Они прошли в тирклиний, где уже был накрыт стол.

– О! Какая трапеза! Лукул обедает у Лукула! Но ты ведь пригласил меня не просто для того, чтобы хорошо меня угостить? – спросил Сатерн, укладываясь на ложе. Помпеянцы во время трапез часто возлежали, подражая римлянам.

– Конечно, не просто так. Хочу решить свои проблемы, а то жить с их грузом за плечами тяжело. Я сам придумал несколько способов, как расправиться с Акцианом, но все они не слишком хороши.

– И ты вспомнил о старом друге.

Сатерн схватил куропатку и разодрал её пальцами на две части. Затем его по-прежнему крепкие зубы впились в нежное мясо, и он стал громко чавкать. Квинт поморщился от отвращения, но ничего не сказал по этому поводу. Его заботило совсем иное:

– Я вспомнил о тебе и о том, что ты мне кое-чем обязан. Я подумал, что если кто и сможет мне помочь, то это старый пройдоха Сатерн.
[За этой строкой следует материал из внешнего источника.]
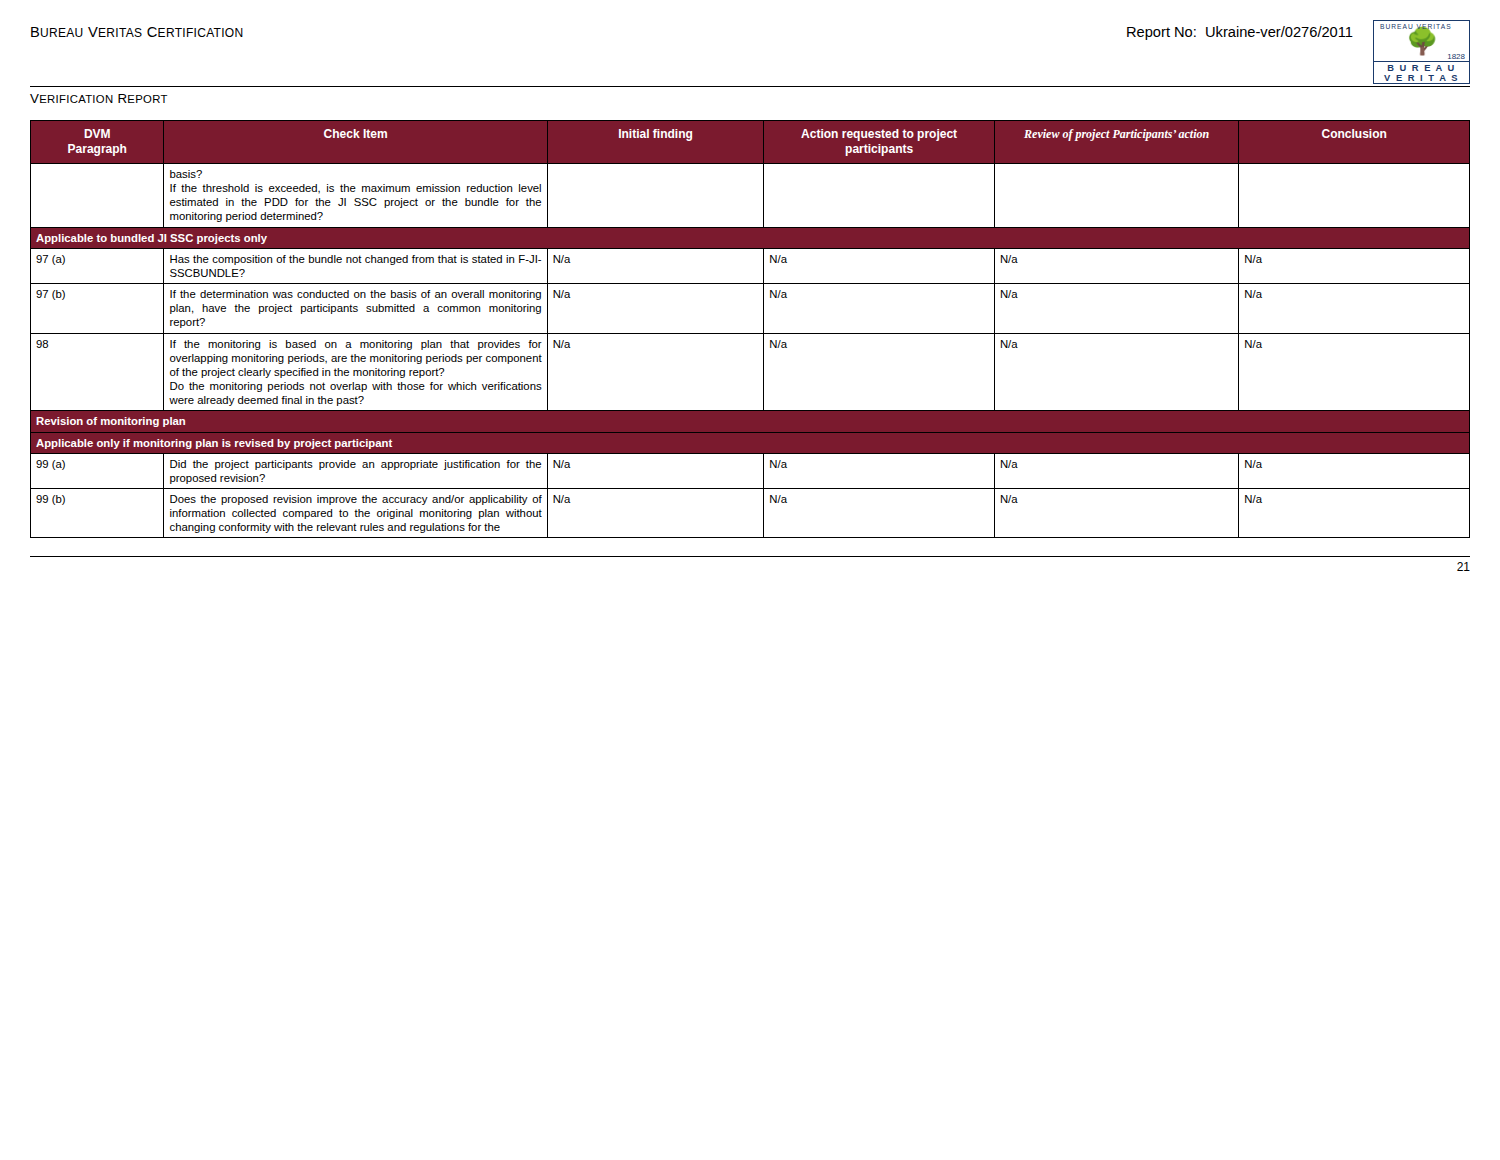BUREAU VERITAS CERTIFICATION
Report No: Ukraine-ver/0276/2011
BUREAU VERITAS 🌳 1828
B U R E A U
V E R I T A S
VERIFICATION REPORT
| DVM Paragraph | Check Item | Initial finding | Action requested to project participants | Review of project Participants’ action | Conclusion |
| --- | --- | --- | --- | --- | --- |
| | basis? If the threshold is exceeded, is the maximum emission reduction level estimated in the PDD for the JI SSC project or the bundle for the monitoring period determined? | | | | |
| Applicable to bundled JI SSC projects only |
| 97 (a) | Has the composition of the bundle not changed from that is stated in F-JI-SSCBUNDLE? | N/a | N/a | N/a | N/a |
| 97 (b) | If the determination was conducted on the basis of an overall monitoring plan, have the project participants submitted a common monitoring report? | N/a | N/a | N/a | N/a |
| 98 | If the monitoring is based on a monitoring plan that provides for overlapping monitoring periods, are the monitoring periods per component of the project clearly specified in the monitoring report? Do the monitoring periods not overlap with those for which verifications were already deemed final in the past? | N/a | N/a | N/a | N/a |
| Revision of monitoring plan |
| Applicable only if monitoring plan is revised by project participant |
| 99 (a) | Did the project participants provide an appropriate justification for the proposed revision? | N/a | N/a | N/a | N/a |
| 99 (b) | Does the proposed revision improve the accuracy and/or applicability of information collected compared to the original monitoring plan without changing conformity with the relevant rules and regulations for the | N/a | N/a | N/a | N/a |
21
– И ты прав. Я многое могу и на многое способен. За деньги конечно, – толстяк рассмеялся. – Или ты думал, что я обладаю длинной памятью на старые услуги?

– Я тебя слишком хорошо знаю, Сатерн. А что же ты можешь предложить? На чем его можно поймать? – просил Квинт.

– Кого? Акциана?

– Ну а кого же еще? Не прикидывайся дураком, и сразу переходи к делу.

– Поймать говоришь? На чем? Да хоть на христианах.

– Что? – не понял Квинт.

– У него есть в казармах христиане. А это запрещено законом и императорскими эдиктами. Это причинит Акциану неприятности. Он очень не любит терять свои деньги, которые вложил в рабов. И это подпортит ему крови. Сейчас с христианами поступают не так круто, как при Нероне, но их тоже не жалуют.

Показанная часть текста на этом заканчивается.